MMartin1 One Orange Chip Points: 27879 More actions · Answer 13

Diligentdba 46159 (8/31/2016)
' I would not underestimate the competence level of members here to pick up new knowledge. ' - neither do I but I do think the average sql server person generally does not need an indepth understanding of confidence levels and other statistical terms. R programming is picking up just now and the vast majority of sql server jobs do not necessarily demand it as a skill. The problem is around where to draw the line between getting terribly statistical and keeping it relevant to the readers who are basically sql server people, not statisticians. That is why I like to start from simple basics and keep new terms minimal. And also to take it to level of data analysis and presenting findings rather than explaining a whole lot of raw statistics to them. Thanks in advance for your understanding, and appreciate insightful comments/criticism on other posts I have coming.

No problem at all. I do appreciate the column and your feed back as well. Though if you'll allow me to be more specific with a few items >>>

1.

what can be deemed to be the most commonly used statistical concept - the odds ratio

I still think I see probabilities way more often. I've not heard odds ratio , for example, in election polls.

2.

Simply put, odds are expressed as ratios while probability is expressed as a fraction or a percentage of an outcome.

Here people can still be confused, what is the difference between a ratio and a fraction? A percentage value can be 400% (4/1) where a ratio is always >=0 and <=1 if I recall correctly. Is this right? I think it worth explaining with the extra line or two to get better understanding in the rest of the article.

3.

We have to be able to say that 95% of the time the correlation between smoking status and health is in the range of x and y, where x and y are considered upper and lower confidence intervals.

What is meant by 95% of the time?
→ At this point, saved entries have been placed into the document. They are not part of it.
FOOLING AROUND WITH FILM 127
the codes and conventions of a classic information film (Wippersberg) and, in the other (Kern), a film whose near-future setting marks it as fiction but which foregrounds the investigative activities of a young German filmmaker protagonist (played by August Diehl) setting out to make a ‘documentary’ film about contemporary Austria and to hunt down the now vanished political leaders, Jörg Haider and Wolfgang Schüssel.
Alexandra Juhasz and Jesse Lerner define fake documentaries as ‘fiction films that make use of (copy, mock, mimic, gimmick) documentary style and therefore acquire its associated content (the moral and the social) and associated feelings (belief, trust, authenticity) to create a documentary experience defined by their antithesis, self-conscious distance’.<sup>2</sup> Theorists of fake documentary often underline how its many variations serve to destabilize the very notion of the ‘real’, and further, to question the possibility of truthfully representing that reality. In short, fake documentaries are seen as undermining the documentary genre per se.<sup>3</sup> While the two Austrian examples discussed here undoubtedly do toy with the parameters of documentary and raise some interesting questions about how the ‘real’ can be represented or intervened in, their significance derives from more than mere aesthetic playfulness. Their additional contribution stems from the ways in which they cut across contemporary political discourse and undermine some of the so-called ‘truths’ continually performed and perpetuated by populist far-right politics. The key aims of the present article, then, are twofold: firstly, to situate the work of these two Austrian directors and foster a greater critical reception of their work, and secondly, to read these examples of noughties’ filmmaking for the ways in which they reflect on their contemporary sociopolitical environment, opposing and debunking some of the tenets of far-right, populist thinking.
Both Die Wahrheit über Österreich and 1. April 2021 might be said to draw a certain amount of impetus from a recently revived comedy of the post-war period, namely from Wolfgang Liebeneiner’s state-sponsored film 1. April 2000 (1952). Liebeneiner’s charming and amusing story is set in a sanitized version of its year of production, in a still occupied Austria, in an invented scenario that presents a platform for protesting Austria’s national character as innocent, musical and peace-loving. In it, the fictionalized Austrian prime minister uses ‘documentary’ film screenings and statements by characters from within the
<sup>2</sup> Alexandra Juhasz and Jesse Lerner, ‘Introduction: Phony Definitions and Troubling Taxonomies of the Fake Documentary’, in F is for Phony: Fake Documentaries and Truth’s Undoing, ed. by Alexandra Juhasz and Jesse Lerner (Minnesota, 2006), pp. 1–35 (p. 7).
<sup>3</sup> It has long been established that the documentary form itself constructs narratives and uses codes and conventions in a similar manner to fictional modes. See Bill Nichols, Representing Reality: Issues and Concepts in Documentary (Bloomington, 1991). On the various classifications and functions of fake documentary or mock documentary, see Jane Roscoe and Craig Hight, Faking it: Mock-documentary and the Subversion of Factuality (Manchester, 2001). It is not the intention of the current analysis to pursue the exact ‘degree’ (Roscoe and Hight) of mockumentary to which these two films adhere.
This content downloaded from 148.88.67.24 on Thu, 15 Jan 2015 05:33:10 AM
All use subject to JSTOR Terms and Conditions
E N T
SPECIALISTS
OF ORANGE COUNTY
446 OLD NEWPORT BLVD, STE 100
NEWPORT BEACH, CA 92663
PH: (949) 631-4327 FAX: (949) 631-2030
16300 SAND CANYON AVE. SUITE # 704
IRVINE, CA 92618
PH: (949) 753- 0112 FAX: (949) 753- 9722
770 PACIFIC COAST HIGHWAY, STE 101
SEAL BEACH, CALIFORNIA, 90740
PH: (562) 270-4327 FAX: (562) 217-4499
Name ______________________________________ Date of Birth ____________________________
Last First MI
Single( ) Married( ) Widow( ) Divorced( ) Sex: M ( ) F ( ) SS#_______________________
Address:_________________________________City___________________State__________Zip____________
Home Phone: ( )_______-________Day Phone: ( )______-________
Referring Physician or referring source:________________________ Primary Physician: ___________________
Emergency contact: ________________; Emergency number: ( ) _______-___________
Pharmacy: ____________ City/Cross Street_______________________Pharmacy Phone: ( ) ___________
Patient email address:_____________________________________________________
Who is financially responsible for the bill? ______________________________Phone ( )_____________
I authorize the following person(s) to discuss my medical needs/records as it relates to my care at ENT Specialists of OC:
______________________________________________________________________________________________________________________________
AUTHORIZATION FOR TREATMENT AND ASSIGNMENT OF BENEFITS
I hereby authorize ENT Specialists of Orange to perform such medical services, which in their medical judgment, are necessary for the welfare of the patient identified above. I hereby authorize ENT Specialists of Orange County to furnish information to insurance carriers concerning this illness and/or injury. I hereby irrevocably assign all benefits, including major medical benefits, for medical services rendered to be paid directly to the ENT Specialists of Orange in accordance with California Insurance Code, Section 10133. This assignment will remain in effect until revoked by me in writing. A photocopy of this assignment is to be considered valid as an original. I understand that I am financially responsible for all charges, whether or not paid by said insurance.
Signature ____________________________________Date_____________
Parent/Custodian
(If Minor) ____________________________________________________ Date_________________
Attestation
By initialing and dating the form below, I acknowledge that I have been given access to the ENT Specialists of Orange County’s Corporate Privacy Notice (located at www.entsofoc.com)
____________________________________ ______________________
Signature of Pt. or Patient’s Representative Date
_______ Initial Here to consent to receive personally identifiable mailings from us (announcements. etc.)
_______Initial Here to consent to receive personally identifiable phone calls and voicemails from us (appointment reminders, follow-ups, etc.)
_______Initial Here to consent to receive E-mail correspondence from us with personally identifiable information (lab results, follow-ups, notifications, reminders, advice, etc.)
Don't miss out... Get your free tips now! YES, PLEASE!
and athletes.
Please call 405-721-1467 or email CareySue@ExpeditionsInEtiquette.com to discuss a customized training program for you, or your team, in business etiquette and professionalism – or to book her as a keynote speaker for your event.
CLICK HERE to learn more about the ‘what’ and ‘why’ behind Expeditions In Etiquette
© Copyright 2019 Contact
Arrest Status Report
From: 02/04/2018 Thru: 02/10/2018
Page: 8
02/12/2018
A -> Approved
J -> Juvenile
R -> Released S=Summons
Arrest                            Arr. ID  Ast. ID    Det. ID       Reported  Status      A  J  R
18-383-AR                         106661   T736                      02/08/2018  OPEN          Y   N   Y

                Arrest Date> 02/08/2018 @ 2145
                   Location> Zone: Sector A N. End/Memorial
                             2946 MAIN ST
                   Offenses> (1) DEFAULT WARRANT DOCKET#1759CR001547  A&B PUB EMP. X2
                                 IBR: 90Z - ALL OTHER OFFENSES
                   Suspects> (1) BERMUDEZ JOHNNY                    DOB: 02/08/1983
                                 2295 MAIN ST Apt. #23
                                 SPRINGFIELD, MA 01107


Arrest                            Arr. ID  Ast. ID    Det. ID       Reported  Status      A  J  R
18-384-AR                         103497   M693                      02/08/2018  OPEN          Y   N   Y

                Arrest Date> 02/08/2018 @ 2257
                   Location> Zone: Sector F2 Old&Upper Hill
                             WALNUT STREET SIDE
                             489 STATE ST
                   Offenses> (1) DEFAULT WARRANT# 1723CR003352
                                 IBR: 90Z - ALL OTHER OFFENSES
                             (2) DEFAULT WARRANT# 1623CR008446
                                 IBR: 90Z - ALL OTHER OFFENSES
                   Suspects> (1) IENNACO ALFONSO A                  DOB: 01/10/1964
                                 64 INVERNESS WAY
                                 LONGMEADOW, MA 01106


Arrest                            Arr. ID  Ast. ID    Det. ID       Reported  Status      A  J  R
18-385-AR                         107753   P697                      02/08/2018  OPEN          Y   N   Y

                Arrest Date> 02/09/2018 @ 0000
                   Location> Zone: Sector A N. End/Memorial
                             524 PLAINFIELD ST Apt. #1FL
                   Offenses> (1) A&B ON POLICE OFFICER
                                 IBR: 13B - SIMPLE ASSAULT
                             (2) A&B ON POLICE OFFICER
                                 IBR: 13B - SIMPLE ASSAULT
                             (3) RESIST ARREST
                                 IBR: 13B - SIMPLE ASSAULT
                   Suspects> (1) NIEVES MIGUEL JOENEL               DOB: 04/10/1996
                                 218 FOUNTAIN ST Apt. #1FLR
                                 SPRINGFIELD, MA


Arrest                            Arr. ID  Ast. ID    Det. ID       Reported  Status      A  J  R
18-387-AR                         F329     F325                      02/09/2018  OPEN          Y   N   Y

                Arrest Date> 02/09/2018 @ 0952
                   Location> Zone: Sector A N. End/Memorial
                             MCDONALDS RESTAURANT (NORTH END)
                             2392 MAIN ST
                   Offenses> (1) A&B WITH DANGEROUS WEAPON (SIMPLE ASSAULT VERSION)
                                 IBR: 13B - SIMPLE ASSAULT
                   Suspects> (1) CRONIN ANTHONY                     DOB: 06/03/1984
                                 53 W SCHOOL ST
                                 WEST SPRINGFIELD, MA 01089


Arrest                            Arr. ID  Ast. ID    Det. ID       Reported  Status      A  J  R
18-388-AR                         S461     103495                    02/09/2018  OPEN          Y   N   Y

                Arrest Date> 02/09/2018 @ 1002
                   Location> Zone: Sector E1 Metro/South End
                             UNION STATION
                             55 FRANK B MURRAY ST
This is what I was thinking specifically when it came to the confidence interval. I think it means if you repeated the experiment 100 times, the ratio would fall between your lower and upper range 95 times ==>95/100 is a strong case for the odds ratio suggested. I am not sure if means 95/100 smokers will develop bad health ... though I wouldnt doubt that either. 😛

Thanks again.

----------------------------------------------------

Diligentdba 46159 SSCommitted Points: 1554 More actions · Answer 14

1 & 2: Fraction: Chances for/Total Chances Odds: Chances for : Chances against. I am not debating what you have personally heard of

more. In my experience people use odds ratio a *lot* and a lot of people find probability and math very intimidating.

That does not necessarily mean they use the right concept mathematically, i have seen many use chances as chances for/total chances, without knowing they are technically using a probability ratio, but that is ok in my opinion atleast.

3 Am 95% confident that chances of smokers getting cancer are between 1.82 to 2.10 times higher than a non smoker.

95% is just a commonly used percentage in this context, like 20% sampling for sql server statistics.

http://www.mathbootcamps.com/interpreting-confidence-intervals/

"95% of the time, when we calculate a confidence interval in this way, the true mean will be between the two values. 5% of the time, it will not. Because the true mean (population mean) is an unknown value, we don’t know if we are in the 5% or the 95%. BUT 95% is pretty good so we say something like

“We are 95% confident that the mean time it takes all workers in this city to get to work is between 18.3 and 23.7 minutes.” This is a common shorthand for the idea that the calculations “work” 95% of the time."